The cancelled 2001 lander would have featured an experimental new guidance system that would have guided it to within 10 km of its target point, but that test has now been postponed until 2007.

The Vikings, Pathfinder and the Mars Polar Lander all landed within 30 km of their target points, but that may have been pure luck -- the 2003 rovers can only be sure of landing within a zone stretching 30 km north-to-south, and between 60 to 220 km east-to-west depending on the site's latitude. Therefore any landing site must be picked on the basis that a safe landing is essentially possible anywhere within that big landing ellipse.

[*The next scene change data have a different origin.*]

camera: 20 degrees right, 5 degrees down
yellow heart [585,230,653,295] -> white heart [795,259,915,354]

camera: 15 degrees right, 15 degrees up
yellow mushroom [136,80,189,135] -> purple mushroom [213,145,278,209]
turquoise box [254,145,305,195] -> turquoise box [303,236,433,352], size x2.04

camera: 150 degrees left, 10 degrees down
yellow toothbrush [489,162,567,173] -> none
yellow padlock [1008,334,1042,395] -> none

Despite all these limitations the first survey of Mars' surface for possible landing sites for 2003 found a surprising number of "safe" candidates -- 85 for MER-A and 68 for MER-B. These sites were chosen on the basis of:

  1. Viking Orbiter photos with a resolution of about 100 meters;
  2. MGS photos that sampled small individual areas within the possible landing ellipses with only 3-meter resolution to check the small-scale ruggedness of the local terrain;
  3. MGS laser altimeter measurements of site altitude; and
  4. radar and thermal studies of the rock and dust content on the local ground.

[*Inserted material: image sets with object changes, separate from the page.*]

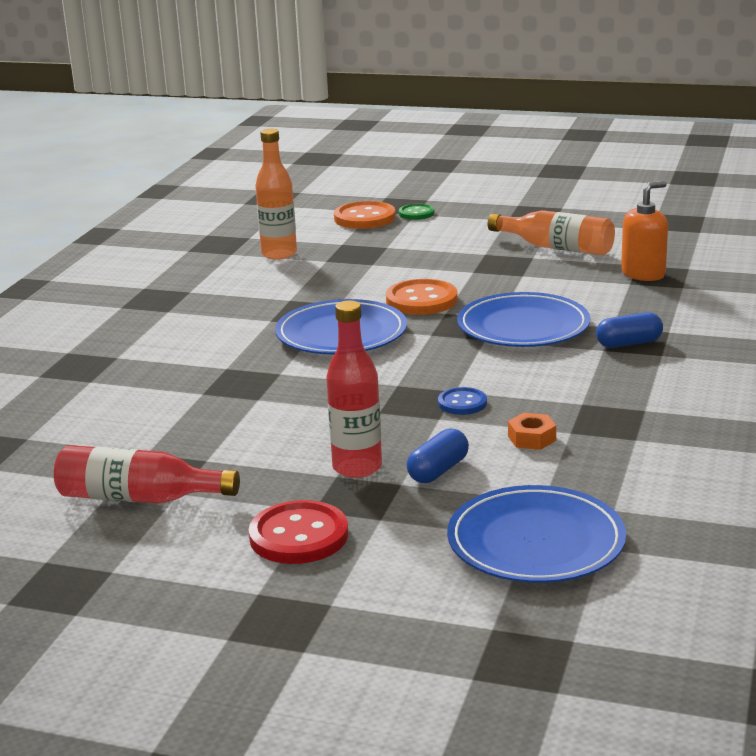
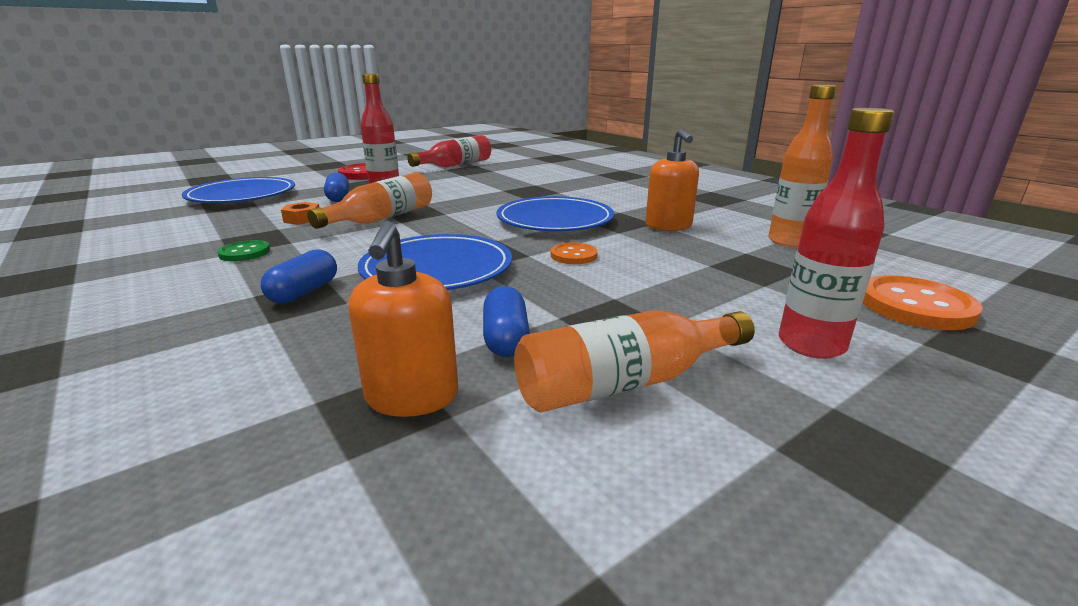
camera: 125 degrees right, 0 degrees up
orange button [386,279,458,315] -> orange button [551,242,598,264], size x0.58
green button [399,204,435,220] -> green button moved to [217,240,270,261]
blue button [438,387,487,415] -> orange bottle [307,172,432,229]
none -> blue capsule [483,286,530,357]
none -> orange soap dispenser [645,129,699,231]
none -> red bottle [779,108,894,359]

The second stage of the selection process is to narrow down this list by locating the most scientifically promising landing sites among that 153 acceptably safe candidates.

But this search was complicated by the fact that any area selected must have scientifically interesting features within virtually every part of its big landing ellipse, since there is no way to be certain just where within an ellipse the lander will come down, and the rover will most likely have a range of only a kilometer or so beyond that point.

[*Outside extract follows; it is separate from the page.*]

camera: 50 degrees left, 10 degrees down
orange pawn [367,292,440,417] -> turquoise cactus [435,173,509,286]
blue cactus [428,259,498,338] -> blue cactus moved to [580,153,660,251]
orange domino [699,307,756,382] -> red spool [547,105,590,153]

At the start of the January Landing Site Workshop, the planetary geologists taking part had provided a total of 39 especially scientifically promising choices among the usable landing site ellipses. These fell into five general categories:

  1. Areas near ancient volcanoes which showed indications of groundwater runoff from melted ice on or near the volcano's slopes. Unfortunately, all of these were in areas finally judged to be at least moderately dangerous for landing.

  2. Areas in or near the mouths of big valley network channels -- that is, areas where water apparently ran across or just under the ancient Martian surface for long periods of time. These are unlike the huge "catastrophic outflow" channels -- such as the one leadeing into Mars Pathfinder's landing site -- which look as though they suffered gigantic eruptions of underground water that only lasted a few days and were thus unsuitable as a habitat for life.

  3. The floors of craters which look as though they may have once served as water-filled lakes -- judging from either valley networks flowing into them, or multiple layers of sedimentary rock of the sort discovered in many Martian locations by ( "mars-water-science-00n.html" )Ken Edgett and Michael Malin in 2000.

  4. Some of the tributary canyons of the gigantic Valles Marineris ("Mariner Valley"), which are suspected to be have been created primarily by tectonic strain during the upheaval of Mars' great "Tharsis Bulge" volcanic highland. Some of these canyons, like some of the "crater lakes", have multiple rock layers on their bottoms which may have been deposited as sediment during a time when the canyons were deep water-filled lakes.

  5. a remarkable feature discovered by Mars Global Surveyor's Thermal Emission Spectrometer (TES) for infrared spectral mapping of Martian minerals, which has rapidly become the clear frontrunner as a landing site for one of the two rovers (just as it was the favored landing site for the cancelled 2001 Lander earlier). This is the "Hematite Region" in the Sinus Meridiani area.